#### Task:
Check each line of the data, and copy those where "arvo" appears.

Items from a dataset
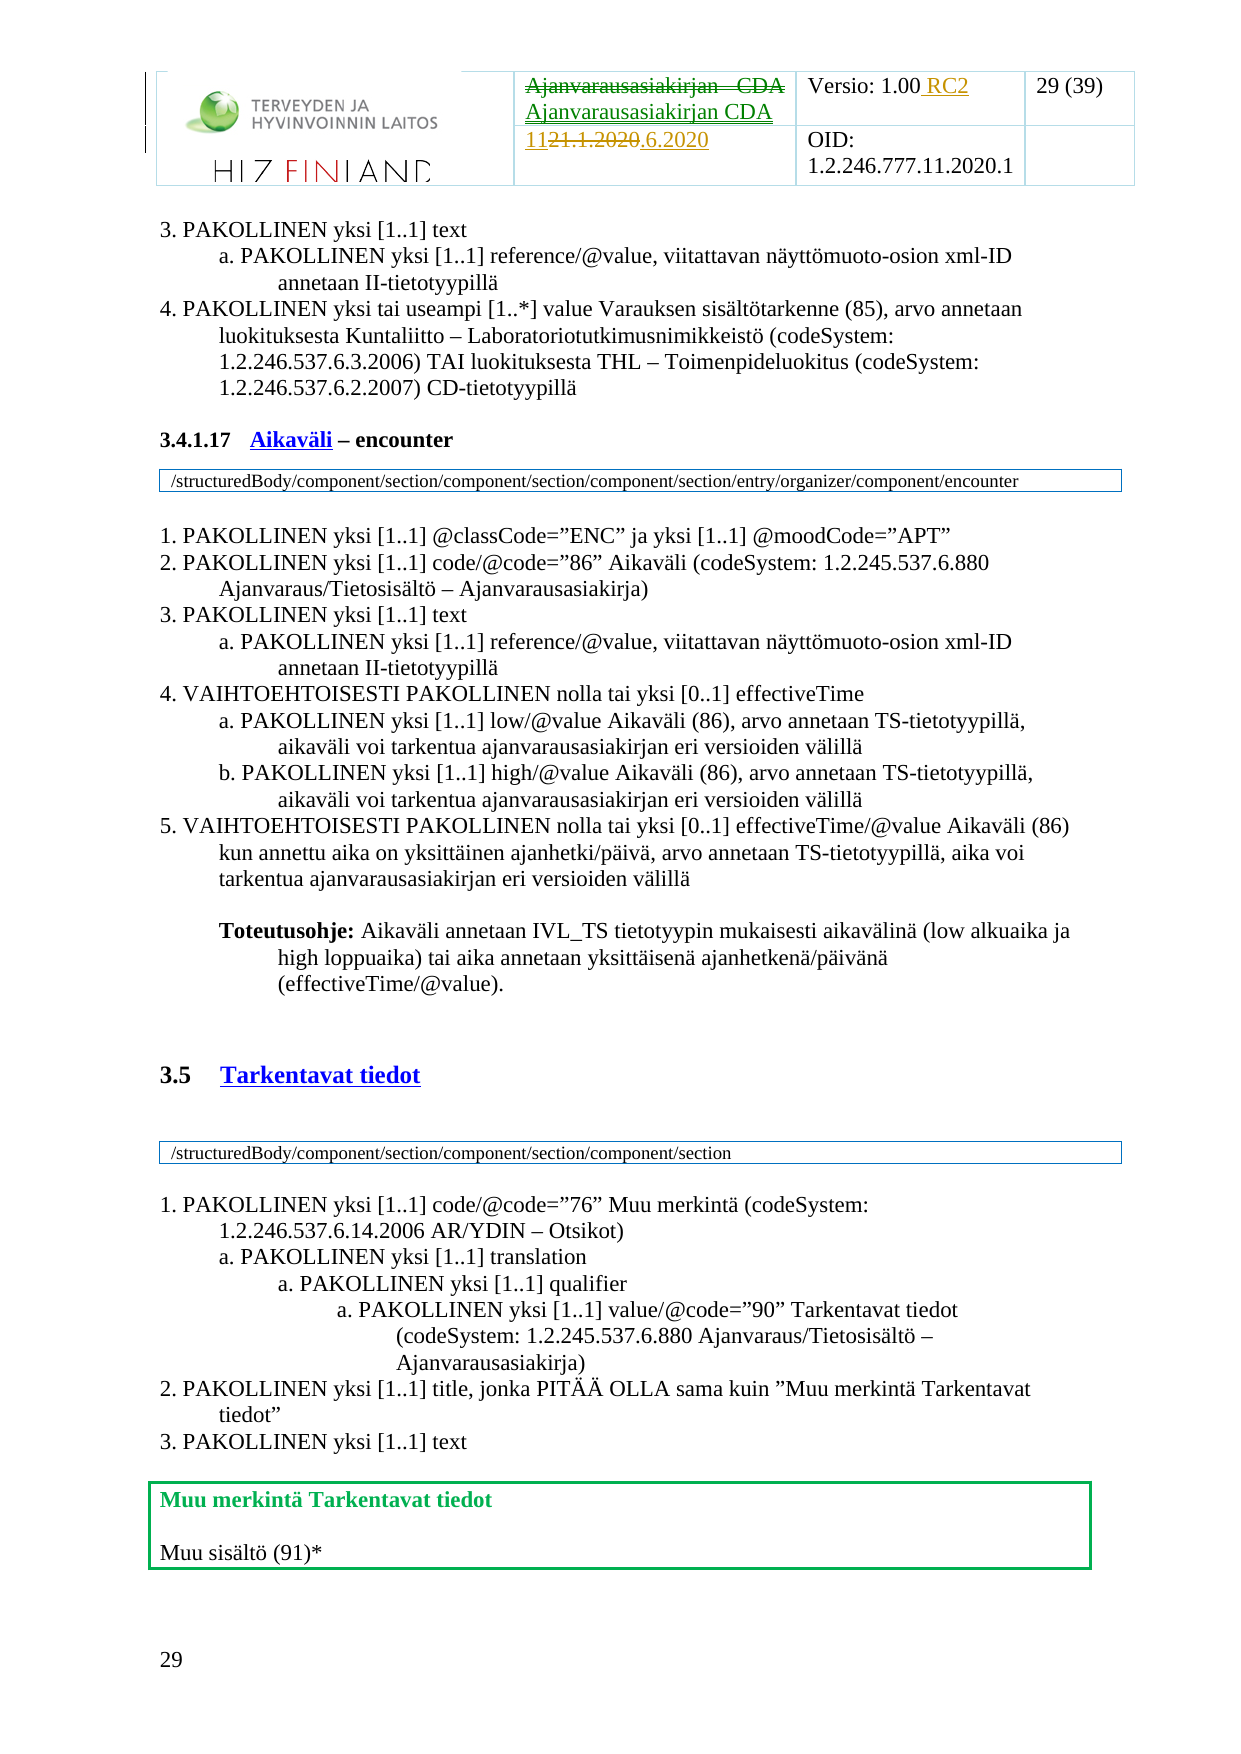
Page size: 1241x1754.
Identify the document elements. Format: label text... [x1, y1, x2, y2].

text b. PAKOLLINEN yksi [1..1] high/@value Aikaväli (86), arvo annetaan TS-tietotyypillä, aikaväli voi tarkentua ajanvarausasiakirjan eri versioiden välillä [218, 759, 1081, 812]
text Toteutusohje: Aikaväli annetaan IVL_TS tietotyypin mukaisesti aikavälinä (low alkuaika ja high loppuaika) tai aika annetaan yksittäisenä ajanhetkenä/päivänä (effectiveTime/@value). [218, 918, 1081, 997]
text 2. PAKOLLINEN yksi [1..1] code/@code=”86” Aikaväli (codeSystem: 1.2.245.537.6.880 Ajanvaraus/Tietosisältö – Ajanvarausasiakirja) [159, 549, 1081, 601]
text 3. PAKOLLINEN yksi [1..1] text [159, 1428, 1081, 1454]
text a. PAKOLLINEN yksi [1..1] low/@value Aikaväli (86), arvo annetaan TS-tietotyypillä, aikaväli voi tarkentua ajanvarausasiakirjan eri versioiden välillä [218, 707, 1081, 759]
text a. PAKOLLINEN yksi [1..1] reference/@value, viitattavan näyttömuoto-osion xml-ID annetaan II-tietotyypillä [218, 628, 1081, 680]
text 1. PAKOLLINEN yksi [1..1] @classCode=”ENC” ja yksi [1..1] @moodCode=”APT” [159, 522, 1081, 549]
text Muu merkintä Tarkentavat tiedot [151, 1484, 1089, 1512]
text 5. VAIHTOEHTOISESTI PAKOLLINEN nolla tai yksi [0..1] effectiveTime/@value Aikaväli (86) kun annettu aika on yksittäinen ajanhetki/päivä, arvo annetaan TS-tietotyypillä, aika voi tarkentua ajanvarausasiakirjan eri versioiden välillä [159, 812, 1081, 891]
text 2. PAKOLLINEN yksi [1..1] title, jonka PITÄÄ OLLA sama kuin ”Muu merkintä Tarkentavat tiedot” [159, 1375, 1081, 1428]
picture [214, 159, 430, 182]
text a. PAKOLLINEN yksi [1..1] reference/@value, viitattavan näyttömuoto-osion xml-ID annetaan II-tietotyypillä [218, 243, 1081, 295]
text 3. PAKOLLINEN yksi [1..1] text [159, 216, 1081, 243]
subtitle Aikaväli – encounter [159, 426, 1081, 452]
text a. PAKOLLINEN yksi [1..1] qualifier [278, 1270, 1081, 1296]
text 4. VAIHTOEHTOISESTI PAKOLLINEN nolla tai yksi [0..1] effectiveTime [159, 680, 1081, 707]
text 1. PAKOLLINEN yksi [1..1] code/@code=”76” Muu merkintä (codeSystem: 1.2.246.537.6.14.2006 AR/YDIN – Otsikot) [159, 1191, 1081, 1243]
text a. PAKOLLINEN yksi [1..1] value/@code=”90” Tarkentavat tiedot (codeSystem: 1.2.245.537.6.880 Ajanvaraus/Tietosisältö – Ajanvarausasiakirja) [337, 1296, 1081, 1375]
table_header /structuredBody/component/section/component/section/component/section [160, 1142, 1121, 1163]
picture [167, 71, 462, 151]
table_header /structuredBody/component/section/component/section/component/section/entry/organizer/component/encounter [160, 470, 1121, 491]
text a. PAKOLLINEN yksi [1..1] translation [218, 1243, 1081, 1270]
text 3. PAKOLLINEN yksi [1..1] text [159, 601, 1081, 628]
text Muu sisältö (91)* [151, 1533, 1089, 1567]
subtitle Tarkentavat tiedot [159, 1061, 1081, 1089]
text 4. PAKOLLINEN yksi tai useampi [1..*] value Varauksen sisältötarkenne (85), arvo annetaan luokituksesta Kuntaliitto – Laboratoriotutkimusnimikkeistö (codeSystem: 1.2.246.537.6.3.2006) TAI luokituksesta THL – Toimenpideluokitus (codeSystem: 1.2.246.537.6.2.2007) CD-tietotyypillä [159, 295, 1081, 401]
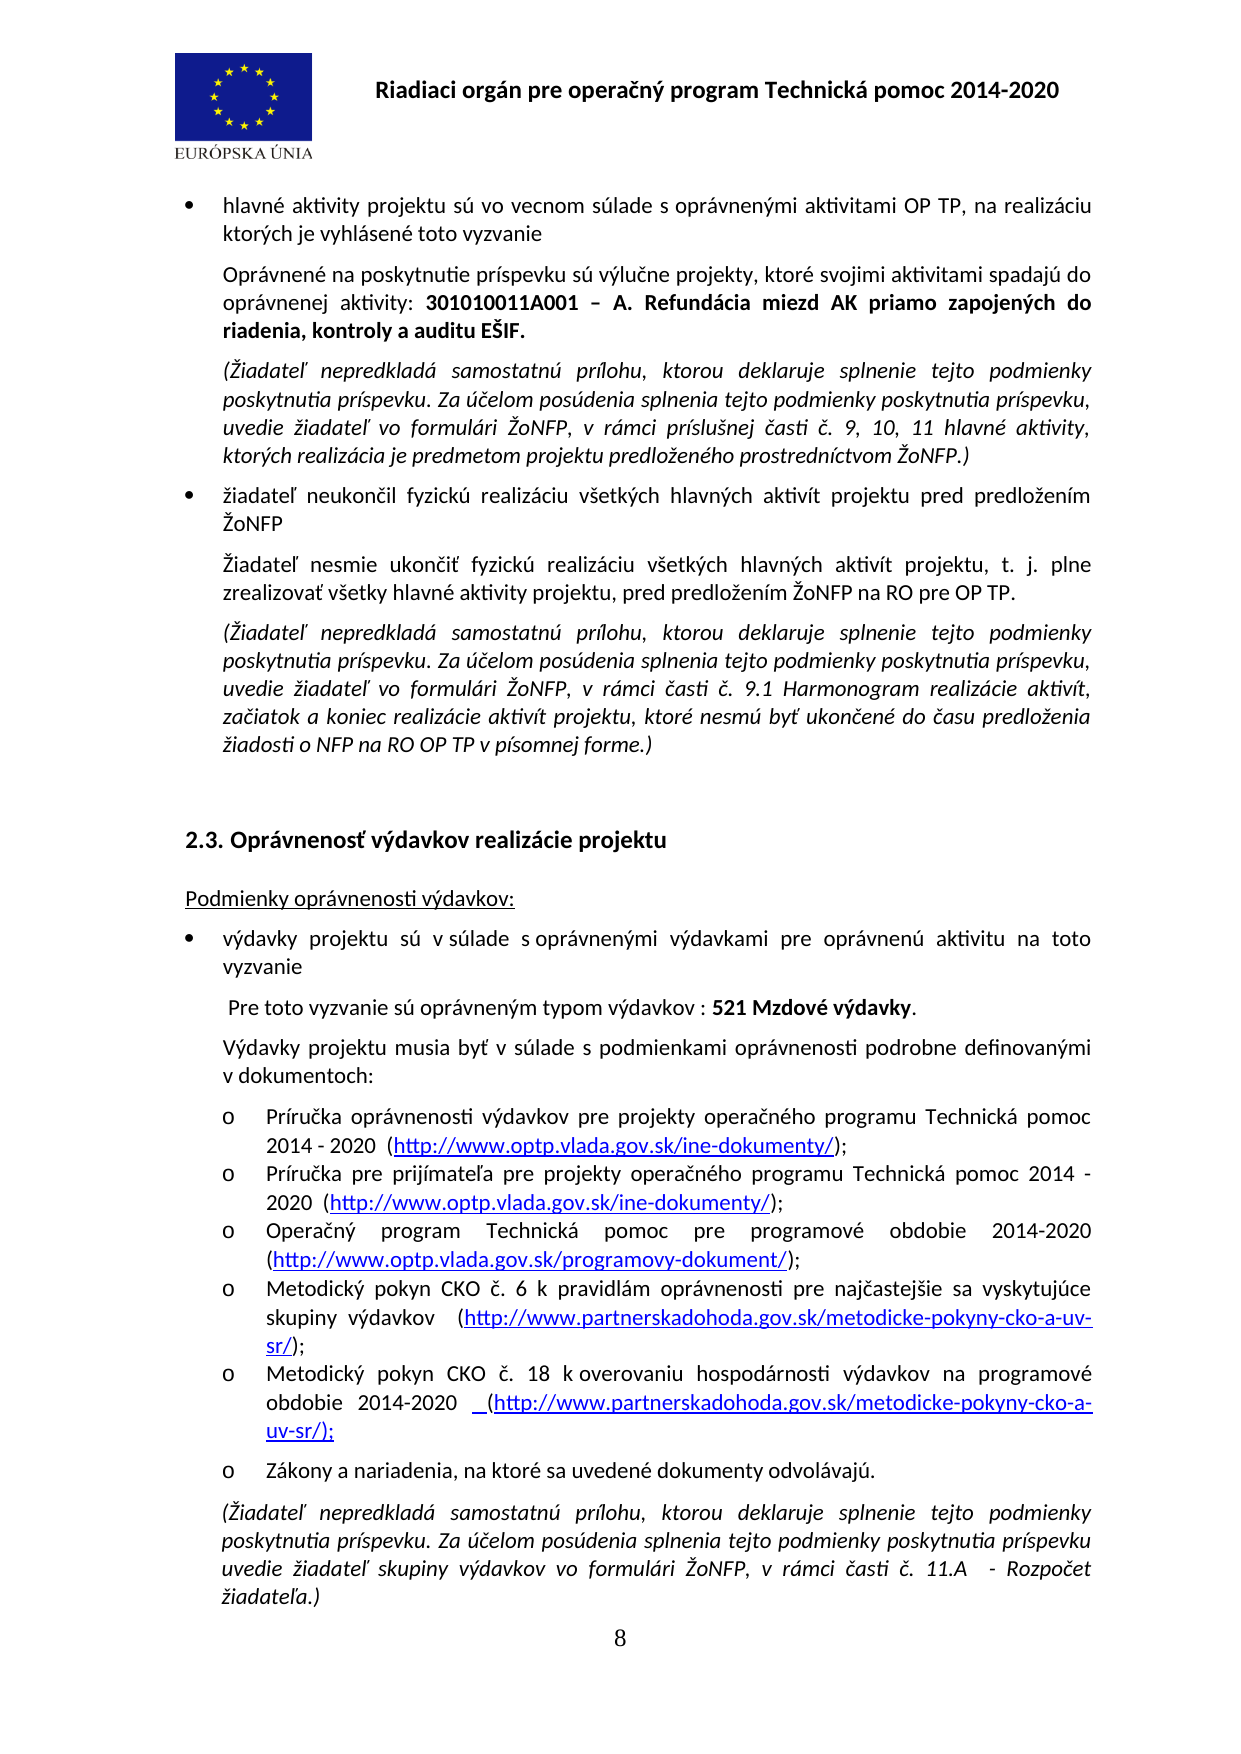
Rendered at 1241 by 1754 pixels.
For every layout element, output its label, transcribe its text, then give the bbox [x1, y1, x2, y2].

#### Task result:
text b. PAKOLLINEN yksi [1..1] high/@value Aikaväli (86), arvo annetaan TS-tietotyypillä, aikaväli voi tarkentua ajanvarausasiakirjan eri versioiden välillä [218, 759, 1081, 812]
text a. PAKOLLINEN yksi [1..1] low/@value Aikaväli (86), arvo annetaan TS-tietotyypillä, aikaväli voi tarkentua ajanvarausasiakirjan eri versioiden välillä [218, 707, 1081, 759]
text 5. VAIHTOEHTOISESTI PAKOLLINEN nolla tai yksi [0..1] effectiveTime/@value Aikaväli (86) kun annettu aika on yksittäinen ajanhetki/päivä, arvo annetaan TS-tietotyypillä, aika voi tarkentua ajanvarausasiakirjan eri versioiden välillä [159, 812, 1081, 891]
text 4. PAKOLLINEN yksi tai useampi [1..*] value Varauksen sisältötarkenne (85), arvo annetaan luokituksesta Kuntaliitto – Laboratoriotutkimusnimikkeistö (codeSystem: 1.2.246.537.6.3.2006) TAI luokituksesta THL – Toimenpideluokitus (codeSystem: 1.2.246.537.6.2.2007) CD-tietotyypillä [159, 295, 1081, 401]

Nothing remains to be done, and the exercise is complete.